Directions.
Wherever a line of the records contains "como", copy that line.

*** Task inputs ***

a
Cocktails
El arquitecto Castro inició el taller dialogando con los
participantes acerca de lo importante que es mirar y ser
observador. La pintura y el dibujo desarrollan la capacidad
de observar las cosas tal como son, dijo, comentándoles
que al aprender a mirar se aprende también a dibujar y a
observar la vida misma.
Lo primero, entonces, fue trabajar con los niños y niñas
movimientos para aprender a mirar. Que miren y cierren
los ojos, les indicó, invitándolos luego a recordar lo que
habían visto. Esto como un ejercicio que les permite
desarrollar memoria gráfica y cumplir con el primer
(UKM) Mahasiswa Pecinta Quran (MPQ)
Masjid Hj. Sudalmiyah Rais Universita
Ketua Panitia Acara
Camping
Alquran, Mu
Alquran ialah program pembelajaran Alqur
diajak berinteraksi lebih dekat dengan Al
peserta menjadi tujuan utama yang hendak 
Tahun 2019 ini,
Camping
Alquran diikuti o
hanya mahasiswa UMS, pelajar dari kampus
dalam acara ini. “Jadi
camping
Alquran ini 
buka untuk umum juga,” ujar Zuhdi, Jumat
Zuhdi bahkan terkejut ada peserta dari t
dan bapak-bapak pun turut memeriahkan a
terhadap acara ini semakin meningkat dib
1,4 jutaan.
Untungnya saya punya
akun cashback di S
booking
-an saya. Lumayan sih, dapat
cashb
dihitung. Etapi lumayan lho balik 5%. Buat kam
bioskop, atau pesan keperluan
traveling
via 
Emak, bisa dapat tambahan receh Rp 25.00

*** End of Task inputs ***

Output of the exercise.
de observar las cosas tal como son, dijo, comentándoles
habían visto. Esto como un ejercicio que les permite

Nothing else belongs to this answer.